▶ _ACTION ITEM_
According to the film review, what is O'Halloran planning to do in Florida?

O'Halloran is planning to head to Florida with his fiancee and run her father's car wash. That is meant to represent growing up and taking direction. The problem is he likes Dawson so much he's tempted to stay and continue boning her on the restaurant's prep table (no, we don't get to see that). Things go topsy-turvy when he has impregnated Dawson, and she spends a weepy scene looking dolefully at an abortion clinic. Now he knows he must stay with her, and, of course, he does. And this, somehow represents a more profound level of growing up. He is finally, taking control of his destiny, apparently.
But why? Why the fuck would O'Halloran grow up? Nobody grew up in the first Clerks, so why is important now? Is Smith depressed by the more realistic fates his own creations should face? Or is it because Smith would like them to grow up, but just hasn't learned how to handle real emotion or genuine transformation without relying to cornball horseshit? To be fair, growing up would be fine, if Smith had a clue how. he doesn;'t though, so the scenes dealing with sincere feelings are schmaltzy horseshit like rooftop dancing lessons, awkward exposition, and the after-school special dramatic touch of a character blurting out "I'm pregnant!" In fact, nothing is ever shown everything is said, which makes for a talky, and frequently unbelievable, story.

▶ _PROVIDED MATERIAL_
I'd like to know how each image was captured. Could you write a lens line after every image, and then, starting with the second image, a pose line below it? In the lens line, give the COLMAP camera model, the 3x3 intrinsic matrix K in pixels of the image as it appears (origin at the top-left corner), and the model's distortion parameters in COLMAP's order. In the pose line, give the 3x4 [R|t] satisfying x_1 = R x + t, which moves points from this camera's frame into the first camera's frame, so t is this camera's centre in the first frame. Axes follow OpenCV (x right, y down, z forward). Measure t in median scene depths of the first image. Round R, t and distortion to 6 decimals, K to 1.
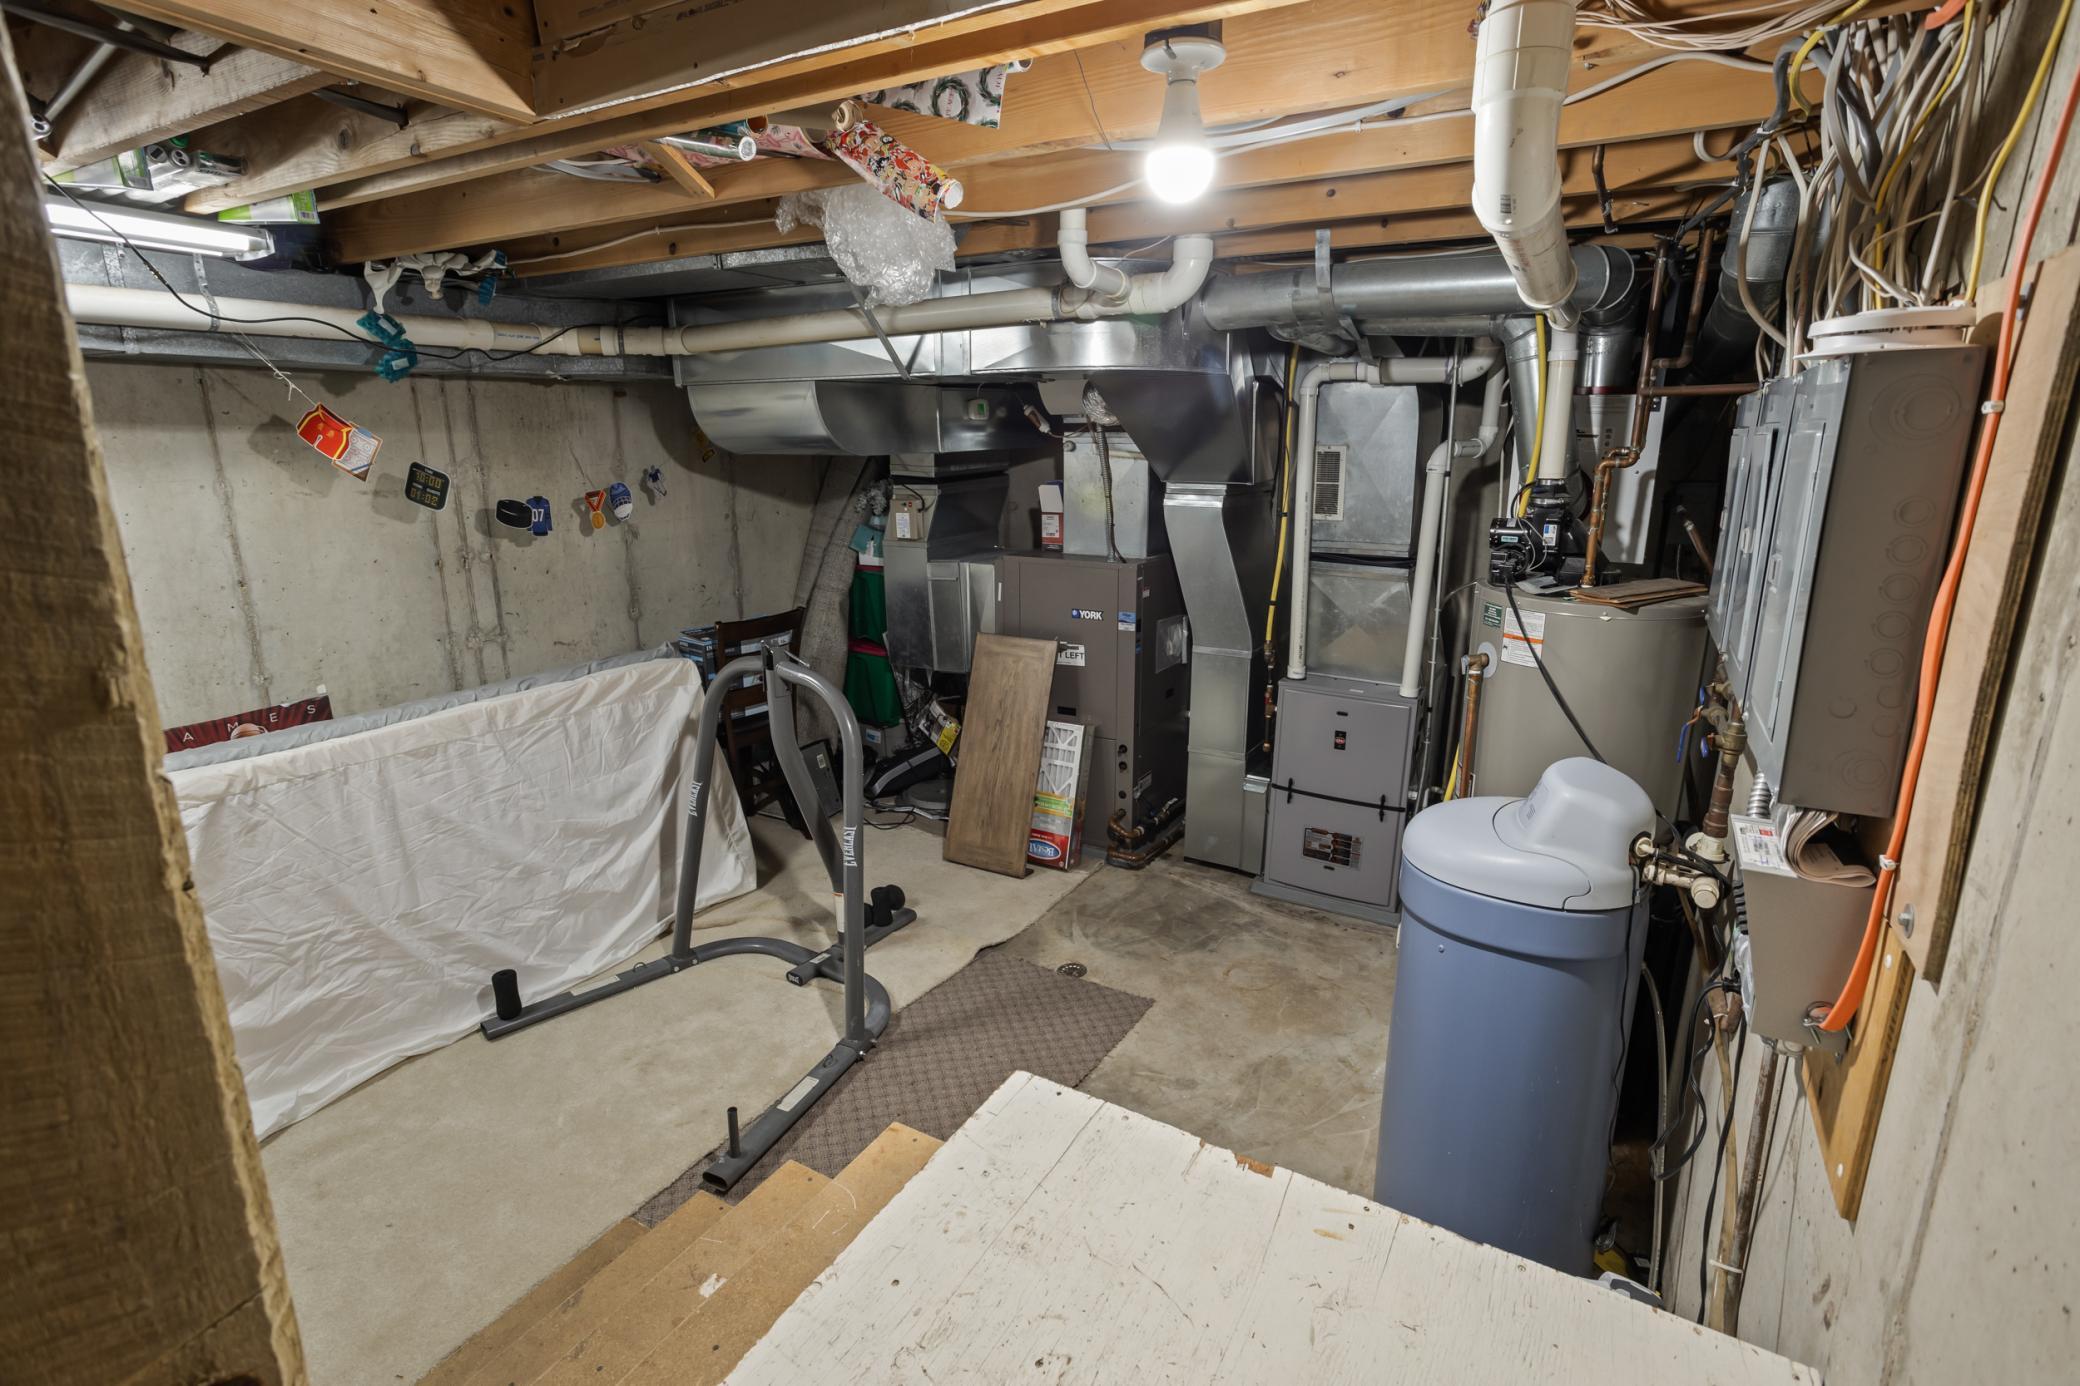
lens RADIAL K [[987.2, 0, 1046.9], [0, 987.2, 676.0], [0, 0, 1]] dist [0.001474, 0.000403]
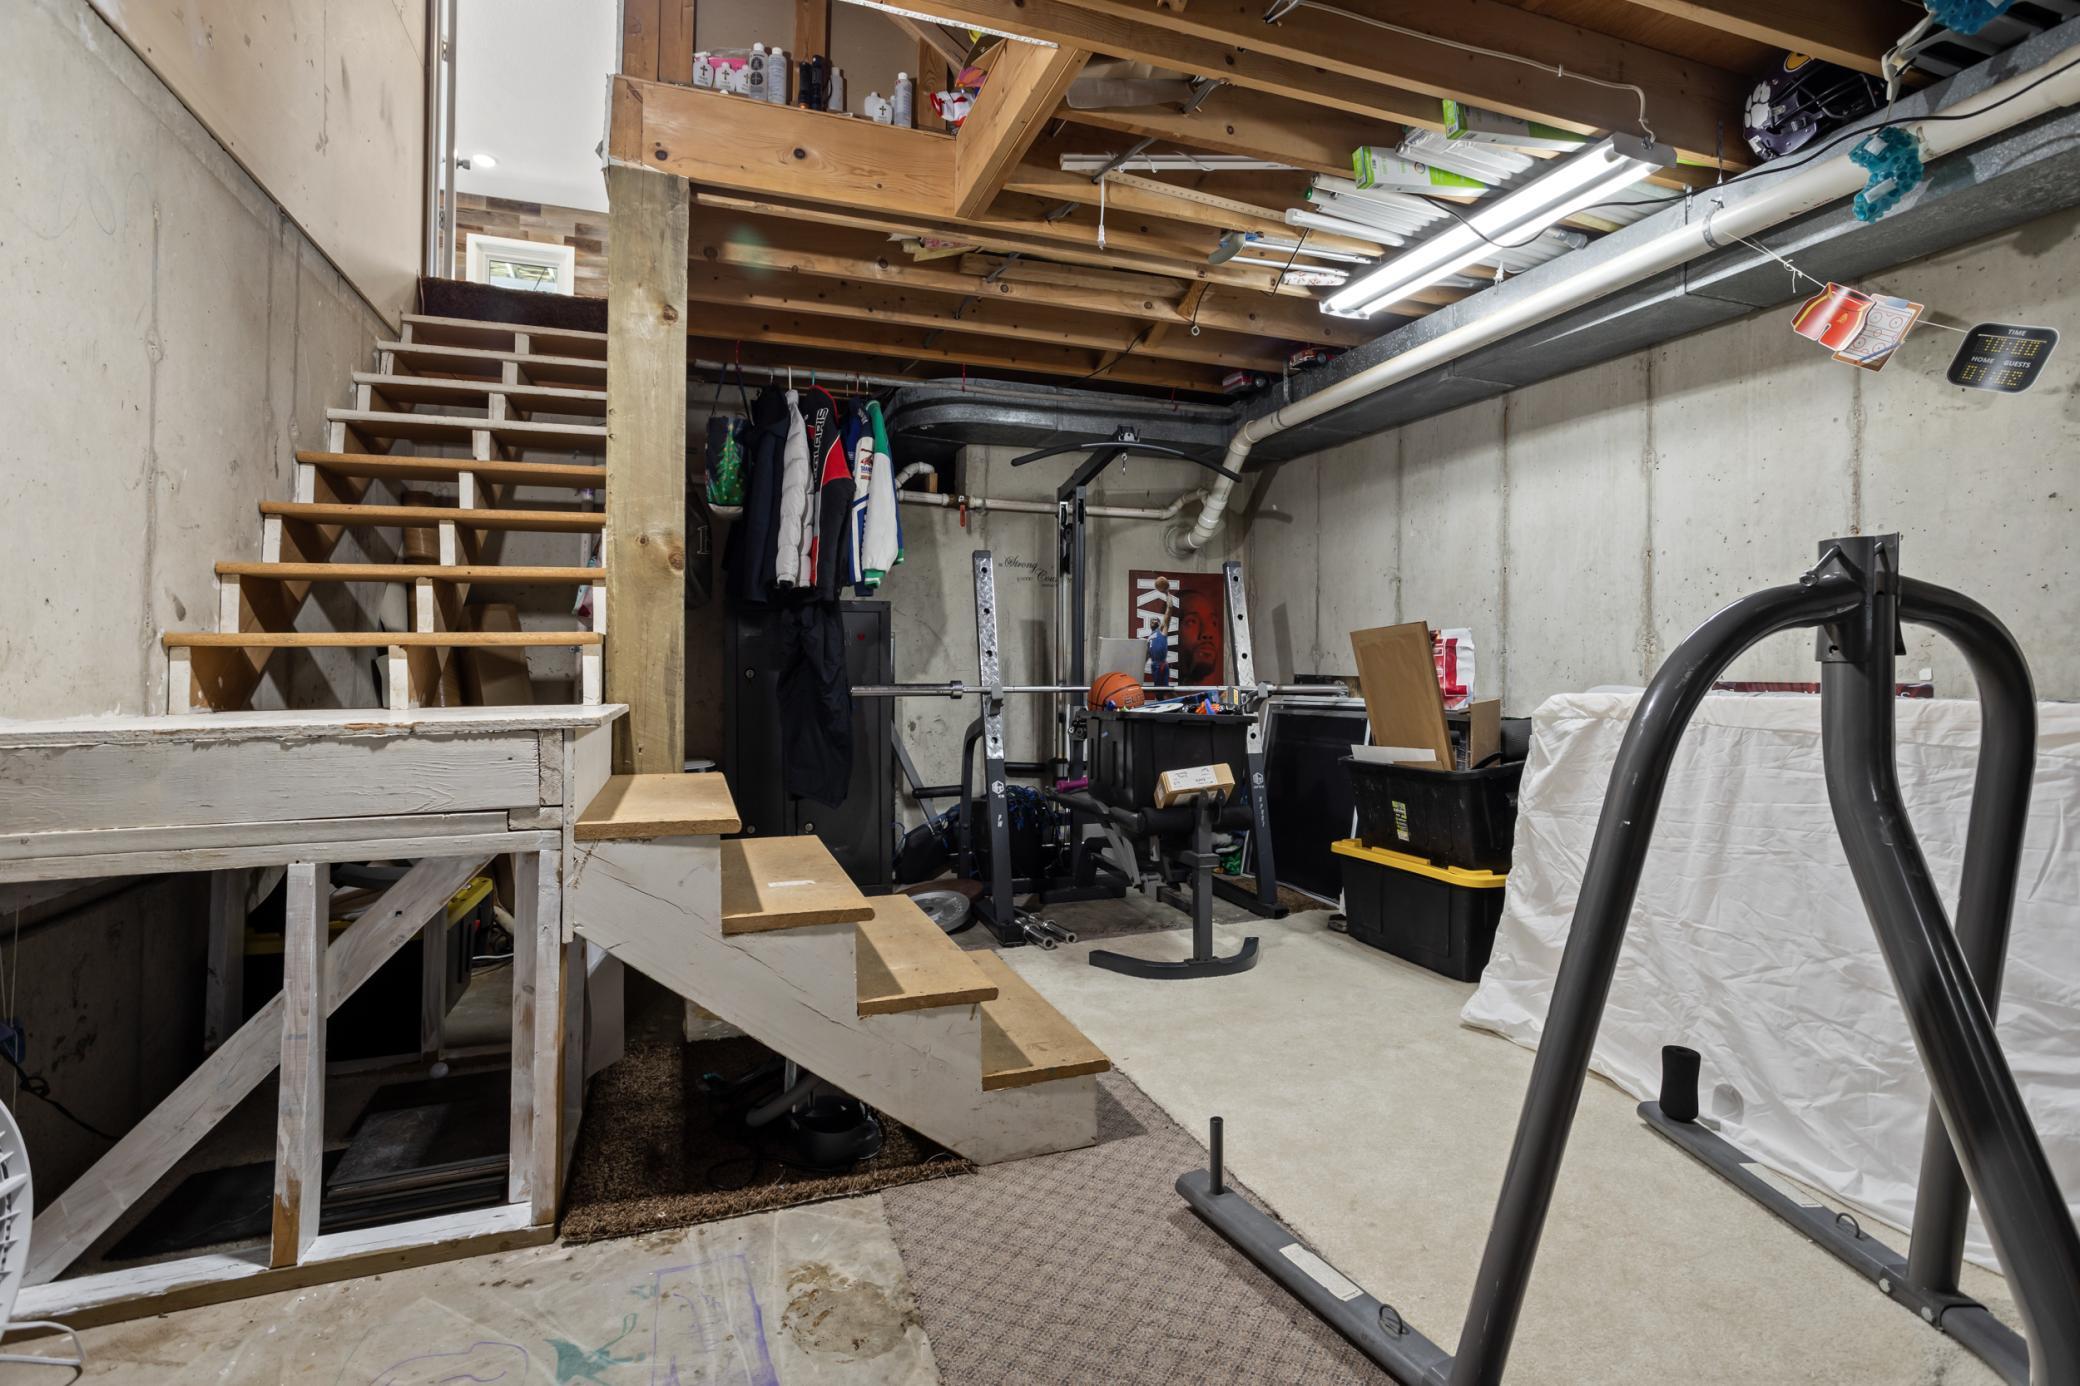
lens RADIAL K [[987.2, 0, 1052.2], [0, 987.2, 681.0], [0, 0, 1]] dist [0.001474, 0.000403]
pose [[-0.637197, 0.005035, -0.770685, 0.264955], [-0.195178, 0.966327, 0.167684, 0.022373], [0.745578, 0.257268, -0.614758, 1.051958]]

▶ _ANSWER TO THIS PROBLEM_
He plans to run his fiancee's father's car wash there.